The levels of development for each type are unique yet interconnected; they help us think about where people of each type are “located” and in which “direction” they are moving when in healthy, average, and unhealthy states. This is particularly important for therapy and self-help, as it determines what is most crucial at any given point in the transformation process, and helps understand which characteristics and motivations are compatible with the personality type, thus recognizing the causes of mistyping and other confusions. For example, Type Eight is often classified as “aggressive,” while Type Five is seen as “avoidant,” but in fact, people of any type have both aggressive and avoidant sides. Levels of development help us see how and when Type Eight becomes aggressive, and more importantly, why Type Eight behaves this way. The most profound effect of the levels of development is their ability to measure a person’s degree of identification with their personal personality - that is, how conservative, how closed, or how free and open a person can be.

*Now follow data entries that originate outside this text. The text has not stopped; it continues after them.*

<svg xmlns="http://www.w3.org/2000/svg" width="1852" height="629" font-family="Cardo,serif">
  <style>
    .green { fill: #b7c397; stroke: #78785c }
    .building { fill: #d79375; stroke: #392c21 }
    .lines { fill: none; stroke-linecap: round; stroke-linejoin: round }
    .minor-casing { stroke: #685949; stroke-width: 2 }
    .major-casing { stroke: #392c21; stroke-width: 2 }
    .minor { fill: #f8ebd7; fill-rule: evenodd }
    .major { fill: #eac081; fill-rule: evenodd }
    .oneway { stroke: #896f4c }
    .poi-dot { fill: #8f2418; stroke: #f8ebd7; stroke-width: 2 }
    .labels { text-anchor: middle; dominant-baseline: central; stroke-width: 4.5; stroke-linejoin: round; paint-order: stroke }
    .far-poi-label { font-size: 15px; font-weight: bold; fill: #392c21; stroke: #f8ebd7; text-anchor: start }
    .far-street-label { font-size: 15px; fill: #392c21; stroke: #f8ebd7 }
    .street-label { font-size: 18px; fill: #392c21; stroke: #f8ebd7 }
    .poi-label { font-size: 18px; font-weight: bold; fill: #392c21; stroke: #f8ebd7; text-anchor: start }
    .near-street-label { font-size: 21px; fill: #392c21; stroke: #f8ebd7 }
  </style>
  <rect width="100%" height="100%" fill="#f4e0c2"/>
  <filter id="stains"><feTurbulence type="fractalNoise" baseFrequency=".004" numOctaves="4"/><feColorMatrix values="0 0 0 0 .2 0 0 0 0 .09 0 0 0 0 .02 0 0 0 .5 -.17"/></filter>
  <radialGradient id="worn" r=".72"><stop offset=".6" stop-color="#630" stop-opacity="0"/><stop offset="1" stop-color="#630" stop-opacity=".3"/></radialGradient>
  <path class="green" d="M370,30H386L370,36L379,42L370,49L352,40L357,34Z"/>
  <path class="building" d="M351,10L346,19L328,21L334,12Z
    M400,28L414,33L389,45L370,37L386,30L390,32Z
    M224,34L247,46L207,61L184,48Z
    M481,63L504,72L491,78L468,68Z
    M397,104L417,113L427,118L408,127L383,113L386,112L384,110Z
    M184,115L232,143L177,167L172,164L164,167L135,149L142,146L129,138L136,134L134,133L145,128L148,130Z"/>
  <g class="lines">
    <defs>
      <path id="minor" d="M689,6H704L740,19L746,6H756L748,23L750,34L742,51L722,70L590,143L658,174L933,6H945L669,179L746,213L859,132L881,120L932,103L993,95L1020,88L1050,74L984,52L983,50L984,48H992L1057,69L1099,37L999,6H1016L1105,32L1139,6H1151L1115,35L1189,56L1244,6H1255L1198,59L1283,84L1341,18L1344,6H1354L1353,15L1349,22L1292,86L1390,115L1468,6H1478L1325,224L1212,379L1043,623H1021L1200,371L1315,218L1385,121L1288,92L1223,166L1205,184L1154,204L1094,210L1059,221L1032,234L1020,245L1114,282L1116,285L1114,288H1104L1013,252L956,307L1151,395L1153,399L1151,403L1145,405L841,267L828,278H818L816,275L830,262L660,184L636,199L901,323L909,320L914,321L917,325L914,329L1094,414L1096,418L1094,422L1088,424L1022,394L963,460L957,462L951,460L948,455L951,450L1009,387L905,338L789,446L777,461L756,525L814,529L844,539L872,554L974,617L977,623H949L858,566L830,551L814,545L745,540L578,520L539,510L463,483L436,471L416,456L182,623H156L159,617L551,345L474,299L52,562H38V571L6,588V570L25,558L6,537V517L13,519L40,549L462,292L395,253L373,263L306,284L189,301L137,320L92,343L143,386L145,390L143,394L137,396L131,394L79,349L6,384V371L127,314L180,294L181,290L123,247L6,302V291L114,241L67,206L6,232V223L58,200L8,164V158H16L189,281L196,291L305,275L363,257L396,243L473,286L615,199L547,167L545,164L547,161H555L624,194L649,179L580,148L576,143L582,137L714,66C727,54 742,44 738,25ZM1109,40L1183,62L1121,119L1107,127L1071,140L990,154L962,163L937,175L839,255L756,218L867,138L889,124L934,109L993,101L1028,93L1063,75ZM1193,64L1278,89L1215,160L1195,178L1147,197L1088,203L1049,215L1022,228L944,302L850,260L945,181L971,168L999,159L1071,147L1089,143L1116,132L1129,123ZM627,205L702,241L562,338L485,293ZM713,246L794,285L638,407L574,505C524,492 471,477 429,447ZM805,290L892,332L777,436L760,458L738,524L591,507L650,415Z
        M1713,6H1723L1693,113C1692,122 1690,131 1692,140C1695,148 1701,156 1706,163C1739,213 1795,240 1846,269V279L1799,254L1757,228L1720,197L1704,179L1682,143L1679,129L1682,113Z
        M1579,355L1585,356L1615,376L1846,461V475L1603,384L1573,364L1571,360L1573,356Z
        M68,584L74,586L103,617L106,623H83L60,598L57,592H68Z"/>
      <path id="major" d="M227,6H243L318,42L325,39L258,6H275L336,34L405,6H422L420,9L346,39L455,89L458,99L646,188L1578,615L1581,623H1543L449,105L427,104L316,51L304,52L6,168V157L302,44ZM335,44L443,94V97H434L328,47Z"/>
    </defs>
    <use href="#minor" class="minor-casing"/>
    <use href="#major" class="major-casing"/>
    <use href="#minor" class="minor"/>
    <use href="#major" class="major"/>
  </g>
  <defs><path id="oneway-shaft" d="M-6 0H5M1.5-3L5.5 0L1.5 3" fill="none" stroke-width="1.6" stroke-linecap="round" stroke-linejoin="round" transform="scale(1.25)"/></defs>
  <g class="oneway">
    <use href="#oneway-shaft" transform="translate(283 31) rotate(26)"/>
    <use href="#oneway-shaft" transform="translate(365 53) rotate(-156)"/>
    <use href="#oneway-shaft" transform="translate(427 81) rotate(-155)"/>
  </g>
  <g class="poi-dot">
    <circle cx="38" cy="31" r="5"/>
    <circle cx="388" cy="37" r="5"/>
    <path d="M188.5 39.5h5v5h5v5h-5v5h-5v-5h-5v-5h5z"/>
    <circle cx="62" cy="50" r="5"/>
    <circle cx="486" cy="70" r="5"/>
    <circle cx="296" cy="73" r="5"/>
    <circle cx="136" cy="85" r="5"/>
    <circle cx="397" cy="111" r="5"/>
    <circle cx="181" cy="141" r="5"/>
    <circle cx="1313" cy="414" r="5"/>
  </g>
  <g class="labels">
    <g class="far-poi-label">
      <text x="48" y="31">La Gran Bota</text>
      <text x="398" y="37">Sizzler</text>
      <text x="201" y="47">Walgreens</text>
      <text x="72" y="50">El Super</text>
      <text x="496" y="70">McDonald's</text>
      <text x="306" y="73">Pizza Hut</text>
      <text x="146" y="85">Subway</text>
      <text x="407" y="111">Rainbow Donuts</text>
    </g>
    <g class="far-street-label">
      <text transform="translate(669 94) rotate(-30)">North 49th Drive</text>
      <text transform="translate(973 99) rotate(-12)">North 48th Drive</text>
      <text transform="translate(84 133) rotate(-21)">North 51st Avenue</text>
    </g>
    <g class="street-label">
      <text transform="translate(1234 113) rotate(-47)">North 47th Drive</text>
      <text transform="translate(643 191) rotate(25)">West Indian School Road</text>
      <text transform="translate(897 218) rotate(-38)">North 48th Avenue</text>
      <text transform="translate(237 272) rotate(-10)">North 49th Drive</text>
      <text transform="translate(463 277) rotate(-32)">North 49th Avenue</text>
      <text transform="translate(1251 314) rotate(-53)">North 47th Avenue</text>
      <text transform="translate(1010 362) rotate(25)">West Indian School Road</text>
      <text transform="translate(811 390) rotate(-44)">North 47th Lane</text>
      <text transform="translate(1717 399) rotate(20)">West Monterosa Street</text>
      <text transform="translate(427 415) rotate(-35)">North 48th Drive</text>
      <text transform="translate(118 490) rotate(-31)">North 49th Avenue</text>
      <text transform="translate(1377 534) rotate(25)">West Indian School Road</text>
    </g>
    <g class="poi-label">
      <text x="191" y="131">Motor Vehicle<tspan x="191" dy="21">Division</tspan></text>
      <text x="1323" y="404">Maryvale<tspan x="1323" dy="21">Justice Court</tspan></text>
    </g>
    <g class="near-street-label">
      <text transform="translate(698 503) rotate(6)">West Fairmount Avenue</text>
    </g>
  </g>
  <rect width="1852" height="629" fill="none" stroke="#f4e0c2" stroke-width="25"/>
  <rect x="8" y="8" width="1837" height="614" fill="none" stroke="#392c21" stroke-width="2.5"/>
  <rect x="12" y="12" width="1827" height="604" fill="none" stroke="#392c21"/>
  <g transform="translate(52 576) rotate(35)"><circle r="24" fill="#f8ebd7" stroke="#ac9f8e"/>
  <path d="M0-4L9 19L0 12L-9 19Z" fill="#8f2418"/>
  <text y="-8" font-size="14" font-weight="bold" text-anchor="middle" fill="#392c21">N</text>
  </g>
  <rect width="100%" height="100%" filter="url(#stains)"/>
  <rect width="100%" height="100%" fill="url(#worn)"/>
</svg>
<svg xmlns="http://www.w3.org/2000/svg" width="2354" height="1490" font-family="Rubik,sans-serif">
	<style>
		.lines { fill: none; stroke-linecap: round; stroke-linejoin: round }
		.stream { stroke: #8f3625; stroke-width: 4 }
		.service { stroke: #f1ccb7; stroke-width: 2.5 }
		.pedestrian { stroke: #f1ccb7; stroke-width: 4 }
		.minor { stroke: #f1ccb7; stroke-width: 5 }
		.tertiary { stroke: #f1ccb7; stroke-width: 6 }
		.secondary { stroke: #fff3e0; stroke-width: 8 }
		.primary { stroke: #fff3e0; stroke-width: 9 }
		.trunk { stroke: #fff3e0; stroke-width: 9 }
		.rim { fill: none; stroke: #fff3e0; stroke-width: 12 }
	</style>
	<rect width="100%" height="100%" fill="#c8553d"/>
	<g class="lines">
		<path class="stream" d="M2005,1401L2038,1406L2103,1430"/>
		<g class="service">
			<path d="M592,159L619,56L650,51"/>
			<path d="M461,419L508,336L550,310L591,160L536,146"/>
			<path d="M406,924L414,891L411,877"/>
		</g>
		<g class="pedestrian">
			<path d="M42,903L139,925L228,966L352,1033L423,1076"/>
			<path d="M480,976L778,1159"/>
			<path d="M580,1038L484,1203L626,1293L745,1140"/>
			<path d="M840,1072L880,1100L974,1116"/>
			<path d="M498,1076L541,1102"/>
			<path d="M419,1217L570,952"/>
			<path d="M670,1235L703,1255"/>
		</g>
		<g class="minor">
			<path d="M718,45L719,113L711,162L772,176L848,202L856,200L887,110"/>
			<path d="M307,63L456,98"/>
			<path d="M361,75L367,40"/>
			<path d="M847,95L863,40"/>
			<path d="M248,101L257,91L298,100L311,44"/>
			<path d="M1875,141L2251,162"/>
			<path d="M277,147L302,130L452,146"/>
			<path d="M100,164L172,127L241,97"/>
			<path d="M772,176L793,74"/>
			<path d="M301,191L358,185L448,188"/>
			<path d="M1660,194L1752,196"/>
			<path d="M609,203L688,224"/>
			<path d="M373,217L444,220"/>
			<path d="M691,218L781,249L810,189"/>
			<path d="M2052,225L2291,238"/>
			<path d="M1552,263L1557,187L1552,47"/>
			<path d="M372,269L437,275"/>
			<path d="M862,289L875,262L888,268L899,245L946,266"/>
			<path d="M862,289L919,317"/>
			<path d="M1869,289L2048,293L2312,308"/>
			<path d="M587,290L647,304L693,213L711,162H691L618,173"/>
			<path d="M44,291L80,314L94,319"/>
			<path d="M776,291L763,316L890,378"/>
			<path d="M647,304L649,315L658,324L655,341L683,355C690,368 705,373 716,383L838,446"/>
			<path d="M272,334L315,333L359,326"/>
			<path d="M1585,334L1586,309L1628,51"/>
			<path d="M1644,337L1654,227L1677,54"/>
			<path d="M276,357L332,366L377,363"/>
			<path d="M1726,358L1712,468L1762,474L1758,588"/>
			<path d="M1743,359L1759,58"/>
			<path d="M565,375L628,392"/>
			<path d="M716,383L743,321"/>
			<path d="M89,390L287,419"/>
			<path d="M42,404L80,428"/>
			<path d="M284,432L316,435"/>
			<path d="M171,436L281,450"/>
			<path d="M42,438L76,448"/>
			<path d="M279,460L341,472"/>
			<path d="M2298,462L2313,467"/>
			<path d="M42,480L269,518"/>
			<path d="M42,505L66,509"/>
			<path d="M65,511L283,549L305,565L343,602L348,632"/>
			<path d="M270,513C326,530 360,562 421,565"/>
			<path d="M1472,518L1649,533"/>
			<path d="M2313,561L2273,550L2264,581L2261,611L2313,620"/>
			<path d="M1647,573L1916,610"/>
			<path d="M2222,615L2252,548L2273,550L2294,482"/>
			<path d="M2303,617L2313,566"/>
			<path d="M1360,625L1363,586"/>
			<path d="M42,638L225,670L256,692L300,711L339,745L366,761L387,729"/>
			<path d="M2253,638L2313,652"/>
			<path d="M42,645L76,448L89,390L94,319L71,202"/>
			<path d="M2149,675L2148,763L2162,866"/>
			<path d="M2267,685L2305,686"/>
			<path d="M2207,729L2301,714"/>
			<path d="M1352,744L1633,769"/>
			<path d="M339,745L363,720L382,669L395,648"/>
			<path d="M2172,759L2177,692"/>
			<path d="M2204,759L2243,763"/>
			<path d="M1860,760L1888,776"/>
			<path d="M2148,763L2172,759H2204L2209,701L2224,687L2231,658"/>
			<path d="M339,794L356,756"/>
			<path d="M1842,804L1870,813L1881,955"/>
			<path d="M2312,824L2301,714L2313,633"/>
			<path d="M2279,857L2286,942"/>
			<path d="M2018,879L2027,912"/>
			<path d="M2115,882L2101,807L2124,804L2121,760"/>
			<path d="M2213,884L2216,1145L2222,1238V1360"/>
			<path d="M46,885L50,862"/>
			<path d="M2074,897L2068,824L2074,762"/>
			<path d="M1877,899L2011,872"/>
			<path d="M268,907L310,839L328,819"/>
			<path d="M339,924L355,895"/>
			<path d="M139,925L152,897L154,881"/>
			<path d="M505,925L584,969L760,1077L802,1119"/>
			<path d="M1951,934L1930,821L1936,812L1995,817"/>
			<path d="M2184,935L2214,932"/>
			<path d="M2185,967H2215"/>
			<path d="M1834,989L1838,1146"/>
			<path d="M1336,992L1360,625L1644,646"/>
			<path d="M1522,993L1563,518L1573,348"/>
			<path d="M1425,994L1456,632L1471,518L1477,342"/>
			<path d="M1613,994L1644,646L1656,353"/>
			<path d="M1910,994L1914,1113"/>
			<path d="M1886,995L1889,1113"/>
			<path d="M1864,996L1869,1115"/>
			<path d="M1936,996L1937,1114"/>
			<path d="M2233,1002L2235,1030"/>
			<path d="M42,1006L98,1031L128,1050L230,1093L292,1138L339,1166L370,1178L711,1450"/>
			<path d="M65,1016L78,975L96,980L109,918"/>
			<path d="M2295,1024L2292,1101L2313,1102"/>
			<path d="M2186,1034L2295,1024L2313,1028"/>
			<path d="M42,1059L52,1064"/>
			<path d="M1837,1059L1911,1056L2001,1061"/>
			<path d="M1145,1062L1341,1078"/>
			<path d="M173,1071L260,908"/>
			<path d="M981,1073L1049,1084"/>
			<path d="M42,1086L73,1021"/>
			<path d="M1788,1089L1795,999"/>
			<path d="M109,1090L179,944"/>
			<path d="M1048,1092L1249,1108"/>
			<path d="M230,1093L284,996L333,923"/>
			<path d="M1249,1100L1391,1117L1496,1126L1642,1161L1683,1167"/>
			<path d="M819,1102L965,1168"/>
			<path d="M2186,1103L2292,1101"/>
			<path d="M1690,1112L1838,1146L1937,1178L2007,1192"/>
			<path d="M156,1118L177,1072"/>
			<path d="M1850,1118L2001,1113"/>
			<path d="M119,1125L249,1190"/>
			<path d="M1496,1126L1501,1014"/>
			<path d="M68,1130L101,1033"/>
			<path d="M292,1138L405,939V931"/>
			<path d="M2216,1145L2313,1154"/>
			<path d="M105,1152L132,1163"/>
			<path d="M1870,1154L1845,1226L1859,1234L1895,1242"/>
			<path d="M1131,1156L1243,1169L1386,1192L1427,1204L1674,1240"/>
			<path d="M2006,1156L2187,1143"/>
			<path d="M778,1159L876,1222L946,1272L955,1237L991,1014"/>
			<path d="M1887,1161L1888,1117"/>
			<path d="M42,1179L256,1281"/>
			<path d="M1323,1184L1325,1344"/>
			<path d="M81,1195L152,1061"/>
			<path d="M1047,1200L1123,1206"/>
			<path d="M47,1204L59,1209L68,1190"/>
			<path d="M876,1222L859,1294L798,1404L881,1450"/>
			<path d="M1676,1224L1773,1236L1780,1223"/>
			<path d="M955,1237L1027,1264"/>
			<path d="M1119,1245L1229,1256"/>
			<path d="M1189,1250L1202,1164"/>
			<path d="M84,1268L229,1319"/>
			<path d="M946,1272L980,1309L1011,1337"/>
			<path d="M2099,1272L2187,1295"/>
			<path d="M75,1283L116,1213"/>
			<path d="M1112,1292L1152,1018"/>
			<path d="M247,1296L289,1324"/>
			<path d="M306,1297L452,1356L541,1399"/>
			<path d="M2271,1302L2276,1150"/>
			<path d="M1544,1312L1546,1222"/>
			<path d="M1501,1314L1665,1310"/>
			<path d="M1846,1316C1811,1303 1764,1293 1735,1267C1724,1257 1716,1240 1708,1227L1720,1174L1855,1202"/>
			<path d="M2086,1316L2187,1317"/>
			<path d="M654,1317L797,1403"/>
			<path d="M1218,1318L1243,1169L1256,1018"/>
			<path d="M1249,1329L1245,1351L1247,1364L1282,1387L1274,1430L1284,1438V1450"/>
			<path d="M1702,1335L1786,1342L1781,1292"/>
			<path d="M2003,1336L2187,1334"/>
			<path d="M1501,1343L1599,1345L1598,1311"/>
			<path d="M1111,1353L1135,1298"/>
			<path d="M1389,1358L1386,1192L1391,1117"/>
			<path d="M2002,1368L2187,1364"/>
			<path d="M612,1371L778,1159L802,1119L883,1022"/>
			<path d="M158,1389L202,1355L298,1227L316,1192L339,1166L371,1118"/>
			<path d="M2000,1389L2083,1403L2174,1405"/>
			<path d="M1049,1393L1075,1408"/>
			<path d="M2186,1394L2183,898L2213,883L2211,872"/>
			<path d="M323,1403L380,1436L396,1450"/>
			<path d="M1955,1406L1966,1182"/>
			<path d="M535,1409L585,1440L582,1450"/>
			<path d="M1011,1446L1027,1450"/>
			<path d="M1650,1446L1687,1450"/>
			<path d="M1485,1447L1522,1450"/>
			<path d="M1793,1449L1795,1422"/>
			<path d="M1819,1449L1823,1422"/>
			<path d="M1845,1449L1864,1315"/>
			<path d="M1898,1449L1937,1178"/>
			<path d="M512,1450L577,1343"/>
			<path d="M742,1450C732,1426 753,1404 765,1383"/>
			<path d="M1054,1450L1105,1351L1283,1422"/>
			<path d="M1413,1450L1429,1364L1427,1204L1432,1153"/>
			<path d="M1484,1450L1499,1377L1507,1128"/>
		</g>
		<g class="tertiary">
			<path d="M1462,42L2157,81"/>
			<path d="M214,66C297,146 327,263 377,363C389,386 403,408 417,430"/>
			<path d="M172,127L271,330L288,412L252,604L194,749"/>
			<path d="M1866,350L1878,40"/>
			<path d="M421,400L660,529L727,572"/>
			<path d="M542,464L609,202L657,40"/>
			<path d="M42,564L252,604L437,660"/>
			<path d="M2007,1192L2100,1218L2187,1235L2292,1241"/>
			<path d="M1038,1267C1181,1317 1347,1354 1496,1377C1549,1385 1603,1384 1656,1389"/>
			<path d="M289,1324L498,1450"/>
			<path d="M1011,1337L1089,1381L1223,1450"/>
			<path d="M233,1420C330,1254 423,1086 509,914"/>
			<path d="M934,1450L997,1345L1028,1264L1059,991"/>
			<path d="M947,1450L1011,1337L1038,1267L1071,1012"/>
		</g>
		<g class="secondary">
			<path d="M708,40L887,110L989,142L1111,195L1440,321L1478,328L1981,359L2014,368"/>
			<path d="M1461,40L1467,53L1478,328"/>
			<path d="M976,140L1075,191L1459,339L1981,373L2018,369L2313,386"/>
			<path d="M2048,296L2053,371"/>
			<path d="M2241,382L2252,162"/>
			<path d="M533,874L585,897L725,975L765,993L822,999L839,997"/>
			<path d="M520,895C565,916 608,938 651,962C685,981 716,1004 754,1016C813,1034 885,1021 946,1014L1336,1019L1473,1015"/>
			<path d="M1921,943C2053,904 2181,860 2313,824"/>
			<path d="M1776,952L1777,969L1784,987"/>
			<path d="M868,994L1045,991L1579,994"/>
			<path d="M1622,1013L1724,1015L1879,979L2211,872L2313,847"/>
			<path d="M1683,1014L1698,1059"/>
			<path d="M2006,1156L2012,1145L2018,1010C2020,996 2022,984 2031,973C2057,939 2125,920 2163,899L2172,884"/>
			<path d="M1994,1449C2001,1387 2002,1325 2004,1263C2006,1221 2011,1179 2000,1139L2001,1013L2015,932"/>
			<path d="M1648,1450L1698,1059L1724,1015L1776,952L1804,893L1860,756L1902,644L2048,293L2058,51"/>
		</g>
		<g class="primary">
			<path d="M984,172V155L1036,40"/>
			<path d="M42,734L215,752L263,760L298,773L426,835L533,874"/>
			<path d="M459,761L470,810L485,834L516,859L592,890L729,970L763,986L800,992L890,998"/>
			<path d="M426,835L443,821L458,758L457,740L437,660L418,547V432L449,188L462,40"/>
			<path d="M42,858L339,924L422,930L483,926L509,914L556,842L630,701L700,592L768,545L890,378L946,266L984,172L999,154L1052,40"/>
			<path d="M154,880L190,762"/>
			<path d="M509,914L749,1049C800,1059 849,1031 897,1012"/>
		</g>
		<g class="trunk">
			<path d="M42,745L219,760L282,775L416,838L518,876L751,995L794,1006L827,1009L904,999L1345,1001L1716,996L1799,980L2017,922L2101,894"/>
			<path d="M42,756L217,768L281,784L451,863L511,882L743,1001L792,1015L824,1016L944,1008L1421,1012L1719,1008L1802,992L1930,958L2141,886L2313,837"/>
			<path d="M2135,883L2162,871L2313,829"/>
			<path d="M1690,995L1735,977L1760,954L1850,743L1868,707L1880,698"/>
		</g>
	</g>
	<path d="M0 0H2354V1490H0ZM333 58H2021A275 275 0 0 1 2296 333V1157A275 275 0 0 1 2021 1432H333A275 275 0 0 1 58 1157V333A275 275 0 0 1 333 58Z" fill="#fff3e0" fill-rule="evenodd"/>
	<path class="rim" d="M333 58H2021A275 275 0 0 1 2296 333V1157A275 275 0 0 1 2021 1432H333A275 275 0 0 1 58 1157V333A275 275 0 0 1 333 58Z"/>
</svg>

Each type includes three main ranges: healthy, average, and unhealthy, and each of these three ranges encompasses three levels of development. The healthy state (Levels 1 to 3) represents the high functionality of that type; the average state (Levels 4 to 6) represents the “normal” behavior of that type, which is where most people fall; the unhealthy state (Levels 7 to 9) represents the extremely abnormal manifestation of that type.
Tritype
Tritype is a newer theoretical concept, an additional extension within the Enneagram theory, providing a more detailed and in-depth understanding to help people comprehend themselves and others more comprehensively.
This theory posits that everyone has a primary type, which is the core personality trait of an individual. Additionally, there is a secondary type in each center. The combination of these three secondary types forms a person’s Tritype. For example, if a person’s main type is Type Five (Thinking center), the other two types might be Type Eight (Instinctive center) and Type Three (Feeling center), making this person’s Tritype 583.